**WHAT TO WORK ON**
Look through the data below for the line with "http://www.simonhiggins.com", and transcribe it exactly together with each line after it up to and including the line with "Simon Robson - Nescafe - Sixty 40 / Heckler". Give nothing else.

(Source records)
● ● ● ●

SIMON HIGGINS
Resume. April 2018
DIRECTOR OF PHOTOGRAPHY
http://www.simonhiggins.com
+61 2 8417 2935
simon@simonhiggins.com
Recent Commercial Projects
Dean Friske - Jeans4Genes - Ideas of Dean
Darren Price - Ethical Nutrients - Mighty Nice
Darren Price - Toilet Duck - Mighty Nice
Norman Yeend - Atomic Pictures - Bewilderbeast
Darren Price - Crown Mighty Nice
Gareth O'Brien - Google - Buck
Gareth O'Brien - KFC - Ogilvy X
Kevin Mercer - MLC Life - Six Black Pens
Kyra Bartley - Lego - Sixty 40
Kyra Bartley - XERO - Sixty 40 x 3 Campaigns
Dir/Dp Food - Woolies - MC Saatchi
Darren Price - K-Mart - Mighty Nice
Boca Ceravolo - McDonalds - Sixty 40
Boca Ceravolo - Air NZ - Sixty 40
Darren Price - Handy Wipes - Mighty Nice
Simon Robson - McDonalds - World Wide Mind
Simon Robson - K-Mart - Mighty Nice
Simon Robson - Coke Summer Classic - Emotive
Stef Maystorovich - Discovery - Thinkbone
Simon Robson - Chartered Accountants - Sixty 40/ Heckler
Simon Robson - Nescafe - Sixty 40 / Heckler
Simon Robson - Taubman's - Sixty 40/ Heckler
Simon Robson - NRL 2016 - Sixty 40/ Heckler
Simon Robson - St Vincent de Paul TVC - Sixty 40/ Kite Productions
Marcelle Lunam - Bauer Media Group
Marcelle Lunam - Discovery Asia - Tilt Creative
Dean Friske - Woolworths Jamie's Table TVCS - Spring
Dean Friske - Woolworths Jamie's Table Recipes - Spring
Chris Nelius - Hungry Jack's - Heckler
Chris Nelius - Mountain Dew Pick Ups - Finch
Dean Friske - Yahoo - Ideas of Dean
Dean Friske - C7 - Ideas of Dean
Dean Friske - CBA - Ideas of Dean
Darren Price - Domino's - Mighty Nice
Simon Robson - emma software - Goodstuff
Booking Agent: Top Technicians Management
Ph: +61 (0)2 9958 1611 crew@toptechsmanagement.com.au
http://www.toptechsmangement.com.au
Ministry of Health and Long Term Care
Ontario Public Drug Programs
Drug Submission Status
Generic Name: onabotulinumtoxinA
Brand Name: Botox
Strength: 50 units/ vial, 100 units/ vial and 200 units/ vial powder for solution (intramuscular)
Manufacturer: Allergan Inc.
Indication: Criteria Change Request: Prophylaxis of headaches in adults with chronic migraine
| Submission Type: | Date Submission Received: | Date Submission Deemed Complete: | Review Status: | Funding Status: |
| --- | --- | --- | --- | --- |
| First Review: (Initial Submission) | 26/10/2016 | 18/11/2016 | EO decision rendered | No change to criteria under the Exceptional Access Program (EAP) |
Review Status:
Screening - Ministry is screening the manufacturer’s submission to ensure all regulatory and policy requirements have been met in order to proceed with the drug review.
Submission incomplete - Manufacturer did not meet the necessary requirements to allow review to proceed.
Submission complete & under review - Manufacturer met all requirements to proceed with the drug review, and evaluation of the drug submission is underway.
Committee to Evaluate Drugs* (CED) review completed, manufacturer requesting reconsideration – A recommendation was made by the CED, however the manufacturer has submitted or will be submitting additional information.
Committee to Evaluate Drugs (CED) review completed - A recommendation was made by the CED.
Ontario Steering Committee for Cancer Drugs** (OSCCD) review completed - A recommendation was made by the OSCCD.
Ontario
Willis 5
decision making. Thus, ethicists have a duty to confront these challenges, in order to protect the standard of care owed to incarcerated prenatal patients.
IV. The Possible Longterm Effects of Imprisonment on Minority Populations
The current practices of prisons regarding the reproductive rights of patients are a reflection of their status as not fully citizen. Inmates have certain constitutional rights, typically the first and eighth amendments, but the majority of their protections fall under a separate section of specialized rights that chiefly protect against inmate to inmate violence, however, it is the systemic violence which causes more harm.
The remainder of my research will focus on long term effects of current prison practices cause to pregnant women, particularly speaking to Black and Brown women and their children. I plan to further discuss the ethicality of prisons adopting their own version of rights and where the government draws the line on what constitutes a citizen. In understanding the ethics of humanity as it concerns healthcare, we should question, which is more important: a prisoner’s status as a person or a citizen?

● ● ● ●

**RESPONSE TO THIS EXERCISE**
http://www.simonhiggins.com
+61 2 8417 2935
simon@simonhiggins.com
Recent Commercial Projects
Dean Friske - Jeans4Genes - Ideas of Dean
Darren Price - Ethical Nutrients - Mighty Nice
Darren Price - Toilet Duck - Mighty Nice
Norman Yeend - Atomic Pictures - Bewilderbeast
Darren Price - Crown Mighty Nice
Gareth O'Brien - Google - Buck
Gareth O'Brien - KFC - Ogilvy X
Kevin Mercer - MLC Life - Six Black Pens
Kyra Bartley - Lego - Sixty 40
Kyra Bartley - XERO - Sixty 40 x 3 Campaigns
Dir/Dp Food - Woolies - MC Saatchi
Darren Price - K-Mart - Mighty Nice
Boca Ceravolo - McDonalds - Sixty 40
Boca Ceravolo - Air NZ - Sixty 40
Darren Price - Handy Wipes - Mighty Nice
Simon Robson - McDonalds - World Wide Mind
Simon Robson - K-Mart - Mighty Nice
Simon Robson - Coke Summer Classic - Emotive
Stef Maystorovich - Discovery - Thinkbone
Simon Robson - Chartered Accountants - Sixty 40/ Heckler
Simon Robson - Nescafe - Sixty 40 / Heckler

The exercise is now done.